Sergio Fernández Ferro
Sacerdote (1914-2002)
Nacimiento: Paradiñas (Orense), 21 de noviembre de 1914
Profesión religiosa: San José del Valle, 10 de septiembre de 1935
Ordenación sacerdotal: Carabanchel Alto, 15 de junio de 1946
Defunción: Rota (Cádiz), 5 de octubre de 2002
Sergio nace el 21 de noviembre de 1914 en el pueblo orensano de Paradiñas en el seno de una familia profundamente cristiana y fecunda en vocaciones sacerdotales y salesianas. Su hermano Manuel parte antes que él para el aspirantado de Écija y será martirizado en 1936 en Málaga.
En 1929 fueron ambos al aspirantado de Montilla. Durante el curso 1934-1935 en San José del Valle, hace el noviciado. Mientras, en ese año nacía un sobrino suyo, Edesio, que también se haría salesiano. Corona su noviciado con la profesión temporal el 10 de septiembre de 1935.
En San José del Valle estudia filosofía en los años 1935-1937, estudios entremezclados con los avatares de la Guerra Civil. El trienio lo hace en Las Palmas de Gran Canaria y pasa después a Carabanchel Alto, donde estudia teología y se ordena sacerdote el 15 de junio de 1946.
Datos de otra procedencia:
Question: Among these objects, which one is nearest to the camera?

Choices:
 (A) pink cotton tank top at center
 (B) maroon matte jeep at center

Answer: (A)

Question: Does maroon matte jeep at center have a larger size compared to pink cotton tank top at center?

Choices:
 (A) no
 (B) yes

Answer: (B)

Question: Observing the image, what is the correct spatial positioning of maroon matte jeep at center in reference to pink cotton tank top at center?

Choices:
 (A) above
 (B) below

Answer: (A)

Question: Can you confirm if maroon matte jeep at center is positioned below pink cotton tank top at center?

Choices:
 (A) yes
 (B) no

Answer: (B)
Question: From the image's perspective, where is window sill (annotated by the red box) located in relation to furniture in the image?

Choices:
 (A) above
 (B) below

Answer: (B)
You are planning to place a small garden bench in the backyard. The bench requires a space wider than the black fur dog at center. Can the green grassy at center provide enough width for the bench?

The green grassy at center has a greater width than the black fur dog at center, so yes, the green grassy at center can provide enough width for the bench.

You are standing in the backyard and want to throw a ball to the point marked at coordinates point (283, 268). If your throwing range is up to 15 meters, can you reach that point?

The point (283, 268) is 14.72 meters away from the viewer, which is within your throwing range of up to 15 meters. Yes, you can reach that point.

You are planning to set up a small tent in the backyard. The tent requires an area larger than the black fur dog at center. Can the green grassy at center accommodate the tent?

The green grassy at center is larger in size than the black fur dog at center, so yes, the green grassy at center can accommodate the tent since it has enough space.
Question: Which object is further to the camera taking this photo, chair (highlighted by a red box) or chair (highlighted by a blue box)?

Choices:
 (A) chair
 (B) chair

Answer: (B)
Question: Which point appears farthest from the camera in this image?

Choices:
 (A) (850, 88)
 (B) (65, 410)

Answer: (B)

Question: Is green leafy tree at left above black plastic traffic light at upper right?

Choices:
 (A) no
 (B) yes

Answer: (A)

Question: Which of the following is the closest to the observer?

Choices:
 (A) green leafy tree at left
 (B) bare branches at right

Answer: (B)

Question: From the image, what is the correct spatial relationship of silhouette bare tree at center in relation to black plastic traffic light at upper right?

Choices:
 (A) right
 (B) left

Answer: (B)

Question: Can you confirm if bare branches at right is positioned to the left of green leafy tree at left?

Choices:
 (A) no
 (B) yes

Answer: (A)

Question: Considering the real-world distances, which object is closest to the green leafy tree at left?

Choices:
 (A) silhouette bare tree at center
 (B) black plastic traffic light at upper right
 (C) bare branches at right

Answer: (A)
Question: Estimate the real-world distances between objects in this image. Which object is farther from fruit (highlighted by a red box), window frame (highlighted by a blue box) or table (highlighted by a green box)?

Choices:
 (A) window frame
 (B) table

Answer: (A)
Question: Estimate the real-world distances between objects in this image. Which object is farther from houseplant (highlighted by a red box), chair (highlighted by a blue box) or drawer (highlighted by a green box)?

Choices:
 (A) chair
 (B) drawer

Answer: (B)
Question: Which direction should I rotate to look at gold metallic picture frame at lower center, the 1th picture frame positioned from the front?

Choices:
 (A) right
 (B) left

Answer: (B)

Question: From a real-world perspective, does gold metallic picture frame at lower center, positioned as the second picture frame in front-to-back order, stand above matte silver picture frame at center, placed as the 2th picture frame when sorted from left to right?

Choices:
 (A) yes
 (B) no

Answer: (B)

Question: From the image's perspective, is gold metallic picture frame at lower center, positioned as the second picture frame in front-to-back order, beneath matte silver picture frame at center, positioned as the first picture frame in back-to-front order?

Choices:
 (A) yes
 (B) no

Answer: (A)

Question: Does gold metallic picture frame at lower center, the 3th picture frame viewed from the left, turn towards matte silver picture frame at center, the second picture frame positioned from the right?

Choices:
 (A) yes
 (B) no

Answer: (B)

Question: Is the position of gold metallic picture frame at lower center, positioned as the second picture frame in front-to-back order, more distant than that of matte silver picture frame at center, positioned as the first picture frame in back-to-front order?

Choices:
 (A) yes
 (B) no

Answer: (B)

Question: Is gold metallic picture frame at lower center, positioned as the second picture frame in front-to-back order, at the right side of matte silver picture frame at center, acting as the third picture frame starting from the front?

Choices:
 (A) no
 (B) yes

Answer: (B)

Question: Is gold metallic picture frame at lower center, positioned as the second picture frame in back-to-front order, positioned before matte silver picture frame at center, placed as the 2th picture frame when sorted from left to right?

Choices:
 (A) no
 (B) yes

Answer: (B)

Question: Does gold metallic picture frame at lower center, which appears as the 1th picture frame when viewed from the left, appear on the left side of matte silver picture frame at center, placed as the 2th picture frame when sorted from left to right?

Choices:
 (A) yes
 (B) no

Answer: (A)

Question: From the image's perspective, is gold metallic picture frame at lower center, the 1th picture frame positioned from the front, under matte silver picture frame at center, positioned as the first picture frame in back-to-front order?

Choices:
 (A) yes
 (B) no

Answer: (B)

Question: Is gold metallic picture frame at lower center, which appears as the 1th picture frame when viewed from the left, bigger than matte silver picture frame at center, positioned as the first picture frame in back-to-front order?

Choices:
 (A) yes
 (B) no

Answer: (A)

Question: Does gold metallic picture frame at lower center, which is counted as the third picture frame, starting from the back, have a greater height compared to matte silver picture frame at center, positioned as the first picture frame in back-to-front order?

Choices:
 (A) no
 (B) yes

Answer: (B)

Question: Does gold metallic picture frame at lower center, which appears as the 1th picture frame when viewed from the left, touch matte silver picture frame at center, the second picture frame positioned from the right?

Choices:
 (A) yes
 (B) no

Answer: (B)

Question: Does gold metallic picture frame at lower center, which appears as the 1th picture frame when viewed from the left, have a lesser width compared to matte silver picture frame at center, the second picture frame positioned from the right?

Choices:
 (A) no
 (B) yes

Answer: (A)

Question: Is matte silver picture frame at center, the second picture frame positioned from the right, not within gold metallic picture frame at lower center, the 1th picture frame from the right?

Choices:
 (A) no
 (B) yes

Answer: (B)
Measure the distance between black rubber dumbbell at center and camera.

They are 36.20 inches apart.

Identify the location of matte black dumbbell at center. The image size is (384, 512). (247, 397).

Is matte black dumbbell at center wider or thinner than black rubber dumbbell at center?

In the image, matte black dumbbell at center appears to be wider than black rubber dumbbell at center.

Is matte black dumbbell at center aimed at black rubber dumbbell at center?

Su labor sacerdotal la desarrolla en Las Palmas, Cádiz y, tras una breve estancia en Alcalá de Guadaíra, en 1960 llegaba a Rota, donde se quedará durante 42 años, hasta su muerte, desempeñando todos los servicios de la misión salesiana: asistente, catequista, administrador, director (1979-1982) y, por último, encargado de la capilla del colegio.
Su servicio pastoral a la juventud hizo de él un maestro incansable, eficaz y admirado. Muchas generaciones de roteños pasaron por sus aulas y lo recuerdan siempre infatigable, paciente, perseverante y sonriente. «Nunca le vimos enfadado», repiten. Siempre estuvo con niños de primaria. Entre sus antiguos alumnos no se cuenta mucha gente importante, sino una muchedumbre de hombres del pueblo que llegaron a situarse en la sociedad como buenos cristianos y honrados ciudadanos. Disfrutaba haciéndose presente en el patio con los chicos: bromeaba y les contaba episodios de la vida de Don Bosco.
Proverbial su devoción a María Auxiliadora. Fue hasta el final de sus días el alma de ADMA. Consiguió que se levantara un monumento a María Auxiliadora que da la bienvenida a todos los roteños.
En la Comunidad estaba siempre dispuesto para los servicios más humildes. Su trato era una delicia.
Nunca buscó medallas. Y ahí queda el ejemplo más patente, pues cuando los antiguos alumnos comenzaron a moverse para que el ayuntamiento lo declarara Hijo Adoptivo de la villa de Rota, tuvo la ocurrencia de morirse.
A pesar de sus años, era el primero en abrir la capilla para que los alumnos visitasen al Señor y a la Señora; hacía de sacristán, de presidente de la asamblea litúrgica y, sobre todo y a cualquier hora, de confesor.
Se apellidaba Ferro por parte materna, que en gallego significa hierro. Y a sus 87 años, parecía construido no de hierro, sino de acero templado. Jamás había tenido la más mínima enfermedad y cuando en verano se partió el peroné al caminar por entre la grava de una obra, pensó que había sido una simple luxación, se marchó a la playa y se bañó como todas las tardes. Su salud fue insultantemente fuerte hasta tres días antes de morir.
Bastó una semana para llevarlo de la plenitud de su actividad a la muerte por culpa de una embolia intestinal. Internado de urgencia, recibió la unción de los enfermos y falleció el 5 de octubre de 2002, a los 87 años de edad.
El funeral, celebrado en la parroquia salesiana, fue presidido por el inspector, al que acompañaron muchos sacerdotes, entre ellos sus dos sobrinos salesianos. La asistencia del pueblo, presidida por el alcalde, fue masiva.